◆ Text block:

........

I used linear programming (LP) some months ago. LP problems are systems of continuous variables with linear constraints. This time I’ll use mixed integer linear programming (MILP), which generalises LP by also allowing integer-constrained variables. It turns out that’s enough to be NP complete, and MILP happens to be reasonably good for modelling this puzzle.

In that previous post, I used the Julia library JuMP to help spec the problem. This time I’ll use the CPLEX text-based format, which is supported by several LP and MILP solvers (and can be easily converted to other formats by off-the-shelf tools if needed). Here’s the LP from the previous post in CPLEX format:

Minimize
  obj: v
Subject To
  ptotal: pr + pp + ps = 1
  rock: 4 ps - 5 pp - v <= 0
  paper: 5 pr - 8 ps - v <= 0
  scissors: 8 pp - 4 pr - v <= 0
Bounds
  0 <= pr <= 1
  0 <= pp <= 1
  0 <= ps <= 1
End

CPLEX format is nice to read, but non-trivial problems take a lot of variables and constraints to model, making it painful and error-prone to write out manually. There are domain-specific languages like ZIMPL for speccing MILPs and LPs in a high-level way. They’re pretty cool for many problems, but ultimately they’re not as expressive as a general-purpose language with a good library like JuMP — or as a code generator with D.

........

◆ Given data:
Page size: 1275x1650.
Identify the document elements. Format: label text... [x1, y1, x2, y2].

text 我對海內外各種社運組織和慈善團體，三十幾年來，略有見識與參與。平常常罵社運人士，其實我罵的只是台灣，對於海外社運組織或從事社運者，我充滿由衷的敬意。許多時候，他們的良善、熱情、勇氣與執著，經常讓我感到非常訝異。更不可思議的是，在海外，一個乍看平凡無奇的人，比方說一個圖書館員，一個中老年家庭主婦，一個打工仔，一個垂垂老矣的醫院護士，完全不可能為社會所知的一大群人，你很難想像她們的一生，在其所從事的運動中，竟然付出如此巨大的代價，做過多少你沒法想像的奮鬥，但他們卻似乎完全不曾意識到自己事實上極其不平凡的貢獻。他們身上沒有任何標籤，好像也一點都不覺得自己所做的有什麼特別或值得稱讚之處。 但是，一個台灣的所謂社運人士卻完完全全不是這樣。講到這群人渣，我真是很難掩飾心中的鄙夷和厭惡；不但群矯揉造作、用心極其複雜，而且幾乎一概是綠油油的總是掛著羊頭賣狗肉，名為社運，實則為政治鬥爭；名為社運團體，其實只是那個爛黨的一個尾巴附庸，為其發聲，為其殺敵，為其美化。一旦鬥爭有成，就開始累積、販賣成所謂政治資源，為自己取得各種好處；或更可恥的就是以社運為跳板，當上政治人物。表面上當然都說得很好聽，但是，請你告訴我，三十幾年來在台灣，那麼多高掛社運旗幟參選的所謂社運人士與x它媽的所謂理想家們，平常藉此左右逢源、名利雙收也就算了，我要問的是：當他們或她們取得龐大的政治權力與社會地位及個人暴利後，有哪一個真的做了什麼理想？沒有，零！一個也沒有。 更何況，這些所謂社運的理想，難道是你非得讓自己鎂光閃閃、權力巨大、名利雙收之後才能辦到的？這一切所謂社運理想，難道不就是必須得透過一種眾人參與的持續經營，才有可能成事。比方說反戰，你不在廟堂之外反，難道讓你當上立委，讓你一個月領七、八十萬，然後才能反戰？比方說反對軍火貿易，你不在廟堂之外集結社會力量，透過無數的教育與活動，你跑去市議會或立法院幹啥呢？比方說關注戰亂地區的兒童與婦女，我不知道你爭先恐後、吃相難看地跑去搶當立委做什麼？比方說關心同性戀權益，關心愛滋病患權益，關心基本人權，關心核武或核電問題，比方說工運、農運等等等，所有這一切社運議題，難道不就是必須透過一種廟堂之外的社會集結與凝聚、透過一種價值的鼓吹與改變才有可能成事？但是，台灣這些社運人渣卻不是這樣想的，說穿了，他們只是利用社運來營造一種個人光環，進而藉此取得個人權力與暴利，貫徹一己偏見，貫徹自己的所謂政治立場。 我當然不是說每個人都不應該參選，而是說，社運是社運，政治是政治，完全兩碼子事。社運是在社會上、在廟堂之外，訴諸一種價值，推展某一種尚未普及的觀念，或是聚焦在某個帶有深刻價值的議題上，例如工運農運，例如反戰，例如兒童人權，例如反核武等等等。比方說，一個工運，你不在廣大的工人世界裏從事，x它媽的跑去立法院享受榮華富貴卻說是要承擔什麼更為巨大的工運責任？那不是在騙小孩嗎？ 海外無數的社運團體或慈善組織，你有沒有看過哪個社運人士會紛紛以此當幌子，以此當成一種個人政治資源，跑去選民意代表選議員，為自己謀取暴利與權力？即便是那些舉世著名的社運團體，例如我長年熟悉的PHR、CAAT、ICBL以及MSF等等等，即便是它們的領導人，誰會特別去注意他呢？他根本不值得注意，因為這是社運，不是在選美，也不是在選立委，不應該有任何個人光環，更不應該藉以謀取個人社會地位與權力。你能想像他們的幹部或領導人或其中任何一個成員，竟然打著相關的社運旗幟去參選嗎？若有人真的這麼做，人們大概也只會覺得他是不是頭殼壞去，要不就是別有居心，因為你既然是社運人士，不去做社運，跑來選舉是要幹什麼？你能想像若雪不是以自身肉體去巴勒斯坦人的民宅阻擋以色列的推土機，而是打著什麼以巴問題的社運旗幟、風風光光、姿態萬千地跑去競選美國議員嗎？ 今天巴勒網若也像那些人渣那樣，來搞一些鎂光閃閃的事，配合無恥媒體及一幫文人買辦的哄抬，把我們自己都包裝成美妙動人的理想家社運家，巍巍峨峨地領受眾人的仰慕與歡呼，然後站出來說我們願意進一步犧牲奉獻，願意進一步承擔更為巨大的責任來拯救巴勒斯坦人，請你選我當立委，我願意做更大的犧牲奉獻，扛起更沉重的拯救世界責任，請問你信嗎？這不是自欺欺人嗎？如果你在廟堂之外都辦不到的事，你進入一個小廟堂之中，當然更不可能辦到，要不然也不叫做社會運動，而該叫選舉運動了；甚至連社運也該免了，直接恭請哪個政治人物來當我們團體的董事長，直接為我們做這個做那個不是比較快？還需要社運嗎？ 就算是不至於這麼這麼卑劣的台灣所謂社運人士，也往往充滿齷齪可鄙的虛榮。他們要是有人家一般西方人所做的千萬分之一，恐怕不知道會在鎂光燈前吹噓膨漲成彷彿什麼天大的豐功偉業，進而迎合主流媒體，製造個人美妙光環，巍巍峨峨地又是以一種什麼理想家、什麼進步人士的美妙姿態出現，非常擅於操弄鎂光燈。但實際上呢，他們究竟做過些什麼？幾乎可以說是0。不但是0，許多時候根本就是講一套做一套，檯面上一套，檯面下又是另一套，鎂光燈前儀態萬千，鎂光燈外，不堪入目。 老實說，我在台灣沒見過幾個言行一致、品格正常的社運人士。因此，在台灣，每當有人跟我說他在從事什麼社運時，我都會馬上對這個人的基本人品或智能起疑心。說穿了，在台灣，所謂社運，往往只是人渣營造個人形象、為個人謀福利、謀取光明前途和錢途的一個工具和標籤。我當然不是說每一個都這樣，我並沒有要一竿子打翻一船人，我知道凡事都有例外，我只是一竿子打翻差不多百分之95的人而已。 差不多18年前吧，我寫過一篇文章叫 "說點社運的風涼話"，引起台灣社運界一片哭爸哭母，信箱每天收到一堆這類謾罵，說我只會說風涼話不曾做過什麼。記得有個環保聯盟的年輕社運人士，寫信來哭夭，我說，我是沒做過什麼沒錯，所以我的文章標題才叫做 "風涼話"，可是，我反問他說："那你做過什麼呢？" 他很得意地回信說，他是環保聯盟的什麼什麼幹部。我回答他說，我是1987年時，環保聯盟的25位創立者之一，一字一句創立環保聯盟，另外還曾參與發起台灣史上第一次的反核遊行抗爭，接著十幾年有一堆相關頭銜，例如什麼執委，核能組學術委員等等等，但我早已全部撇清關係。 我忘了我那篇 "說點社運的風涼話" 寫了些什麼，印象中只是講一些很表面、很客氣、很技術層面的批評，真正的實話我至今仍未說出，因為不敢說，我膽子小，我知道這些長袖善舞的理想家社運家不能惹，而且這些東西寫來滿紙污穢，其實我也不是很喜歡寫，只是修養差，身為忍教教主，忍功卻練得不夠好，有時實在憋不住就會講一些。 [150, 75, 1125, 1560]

........

◆ What to work on:
(1) Using the post about MILP, decide whether each statement agrees with it, answering yes or no and quoting the exact words that settle it: (a) MILP lets variables be limited to whole numbers, beyond what LP allows. (b) The earlier post described the problem in the CPLEX text-based format. (c) ZIMPL is a domain-specific language for describing MILPs and LPs.
(2) Quote the post about MILP from "CPLEX format is" up to and including "generator with D.".
You can do this without the listing.

◆ Set of answers:
(1)
(a) Yes: "which generalises LP by also allowing integer-constrained variables"
(b) No: "In that previous post, I used the Julia library JuMP to help spec the problem."
(c) Yes: "There are domain-specific languages like ZIMPL for speccing MILPs and LPs in a high-level way."

(2)
CPLEX format is nice to read, but non-trivial problems take a lot of variables and constraints to model, making it painful and error-prone to write out manually. There are domain-specific languages like ZIMPL for speccing MILPs and LPs in a high-level way. They’re pretty cool for many problems, but ultimately they’re not as expressive as a general-purpose language with a good library like JuMP — or as a code generator with D.